◆ THE DATA
#####

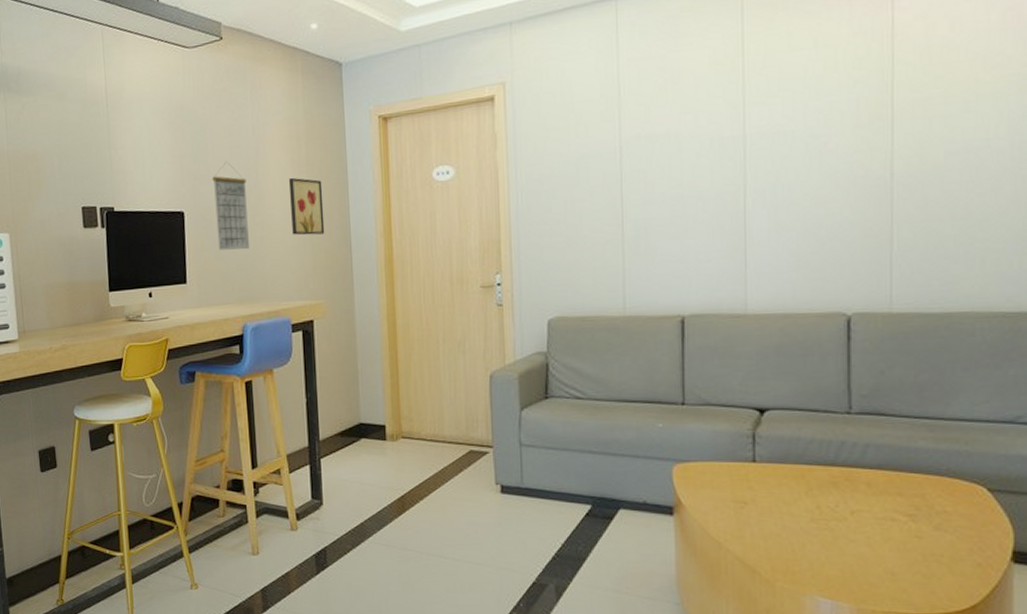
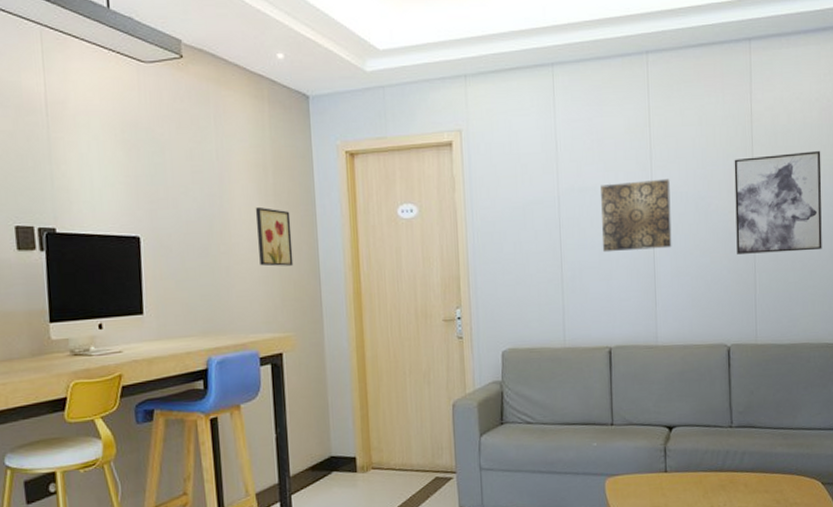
calendar: present [212,162,249,250] -> none [172,187,214,280]
wall art: none [675,116,770,208] -> present [601,178,672,253]
wall art: none [864,64,1003,203] -> present [734,151,822,254]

#####

Determine how many lines of the data include the word "wall". Reply with the count and no other text.

2